::: Provided text :::
2.2.1. UDL Point-to-Point Intermediate System Neighbor Sub-TLV
The UDL Point-to-Point Intermediate System Neighbor Sub-TLV describes
an adjacency on a UDL which is operating in Point-to-Point mode i.e.
either a Point-to-Point subnetwork or a LAN subnetwork operating in
Point-to-Point mode as described in [RFC5309]. The information
encoded follows the format for the Point-to-Point Three-Way Adjacency
TLV as defined in [RFC5303] but may also include the local LAN
address when the underlying subnetwork is a LAN.
::: Dataset extract :::
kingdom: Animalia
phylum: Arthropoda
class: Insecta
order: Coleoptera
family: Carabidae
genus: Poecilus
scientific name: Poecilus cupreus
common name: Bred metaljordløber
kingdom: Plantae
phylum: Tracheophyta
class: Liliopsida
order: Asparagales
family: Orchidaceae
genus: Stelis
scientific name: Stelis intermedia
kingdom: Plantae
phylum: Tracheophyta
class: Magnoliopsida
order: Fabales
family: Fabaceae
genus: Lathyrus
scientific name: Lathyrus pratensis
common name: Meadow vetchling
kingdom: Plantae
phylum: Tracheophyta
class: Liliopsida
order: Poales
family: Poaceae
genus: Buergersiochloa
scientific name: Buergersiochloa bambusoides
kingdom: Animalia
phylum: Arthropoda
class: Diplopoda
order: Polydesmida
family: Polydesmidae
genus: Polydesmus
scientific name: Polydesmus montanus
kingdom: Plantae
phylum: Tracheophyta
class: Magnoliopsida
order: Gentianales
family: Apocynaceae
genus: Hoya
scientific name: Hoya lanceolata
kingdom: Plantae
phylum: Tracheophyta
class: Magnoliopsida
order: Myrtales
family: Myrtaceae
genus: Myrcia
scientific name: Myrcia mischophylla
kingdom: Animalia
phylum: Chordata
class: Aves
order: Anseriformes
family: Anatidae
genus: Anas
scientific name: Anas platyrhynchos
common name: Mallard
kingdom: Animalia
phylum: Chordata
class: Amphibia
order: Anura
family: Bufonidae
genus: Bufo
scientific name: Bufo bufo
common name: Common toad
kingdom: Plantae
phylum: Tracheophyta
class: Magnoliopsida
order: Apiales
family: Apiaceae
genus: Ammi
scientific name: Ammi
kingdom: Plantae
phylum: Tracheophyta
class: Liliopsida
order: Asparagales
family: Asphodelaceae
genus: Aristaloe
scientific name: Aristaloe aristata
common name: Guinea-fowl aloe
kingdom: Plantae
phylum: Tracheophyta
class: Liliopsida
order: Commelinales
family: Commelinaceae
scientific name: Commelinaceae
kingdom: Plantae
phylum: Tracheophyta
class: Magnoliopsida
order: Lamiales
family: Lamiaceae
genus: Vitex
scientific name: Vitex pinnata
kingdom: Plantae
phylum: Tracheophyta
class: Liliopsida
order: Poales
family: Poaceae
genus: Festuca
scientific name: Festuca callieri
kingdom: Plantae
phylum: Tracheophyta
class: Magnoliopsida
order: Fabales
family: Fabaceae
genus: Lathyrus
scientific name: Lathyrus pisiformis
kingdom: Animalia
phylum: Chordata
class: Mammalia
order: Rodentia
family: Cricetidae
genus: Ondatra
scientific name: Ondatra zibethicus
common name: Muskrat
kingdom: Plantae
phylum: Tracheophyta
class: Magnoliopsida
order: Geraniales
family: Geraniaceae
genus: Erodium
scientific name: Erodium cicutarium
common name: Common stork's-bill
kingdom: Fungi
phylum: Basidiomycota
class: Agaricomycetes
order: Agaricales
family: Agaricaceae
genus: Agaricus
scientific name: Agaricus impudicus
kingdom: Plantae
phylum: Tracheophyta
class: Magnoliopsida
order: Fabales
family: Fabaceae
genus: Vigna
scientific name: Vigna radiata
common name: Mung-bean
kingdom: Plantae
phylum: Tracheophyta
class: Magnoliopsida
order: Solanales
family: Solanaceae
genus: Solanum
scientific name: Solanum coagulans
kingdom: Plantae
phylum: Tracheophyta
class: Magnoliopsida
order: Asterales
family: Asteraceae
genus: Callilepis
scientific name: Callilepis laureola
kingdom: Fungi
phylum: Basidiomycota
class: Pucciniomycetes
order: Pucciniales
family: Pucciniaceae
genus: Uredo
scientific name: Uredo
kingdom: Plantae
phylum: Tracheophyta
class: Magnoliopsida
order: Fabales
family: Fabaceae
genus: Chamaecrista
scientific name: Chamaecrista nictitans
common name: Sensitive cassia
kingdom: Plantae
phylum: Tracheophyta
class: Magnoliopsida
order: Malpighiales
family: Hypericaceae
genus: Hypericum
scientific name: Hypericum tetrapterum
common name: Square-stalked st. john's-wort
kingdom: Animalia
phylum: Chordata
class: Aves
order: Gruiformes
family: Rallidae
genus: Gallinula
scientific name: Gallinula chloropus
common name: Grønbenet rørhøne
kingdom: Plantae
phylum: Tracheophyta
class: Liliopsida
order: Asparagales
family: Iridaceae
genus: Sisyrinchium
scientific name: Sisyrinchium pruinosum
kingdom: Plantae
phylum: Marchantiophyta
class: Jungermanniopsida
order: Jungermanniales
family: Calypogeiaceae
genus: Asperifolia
:::
▶ Problems to solve:
A – For each statement, say whether it agrees with the UDL sub-TLV text, answering yes or no and quoting the words of the text that decide it. (i) The sub-TLV describes an adjacency on a UDL operating in Point-to-Point mode. (ii) The encoded information follows a format defined in [RFC5309]. (iii) The local LAN address may be included when the underlying subnetwork is a LAN.
B – In the entries, rewrite the lines between the one holding "genus: Hoya" and the one holding "genus: Bufo", inclusive, putting "species" in place of "scientific name" and leaving everything else unchanged.
The UDL sub-TLV text and the entries were drawn from separate sources.

▶ Results of the exercise:
A –
(i) Yes: "describes an adjacency on a UDL which is operating in Point-to-Point mode"
(ii) No: "follows the format for the Point-to-Point Three-Way Adjacency TLV as defined in [RFC5303]"
(iii) Yes: "may also include the local LAN address when the underlying subnetwork is a LAN"

B –
genus: Hoya
species: Hoya lanceolata
kingdom: Plantae
phylum: Tracheophyta
class: Magnoliopsida
order: Myrtales
family: Myrtaceae
genus: Myrcia
species: Myrcia mischophylla
kingdom: Animalia
phylum: Chordata
class: Aves
order: Anseriformes
family: Anatidae
genus: Anas
species: Anas platyrhynchos
common name: Mallard
kingdom: Animalia
phylum: Chordata
class: Amphibia
order: Anura
family: Bufonidae
genus: Bufo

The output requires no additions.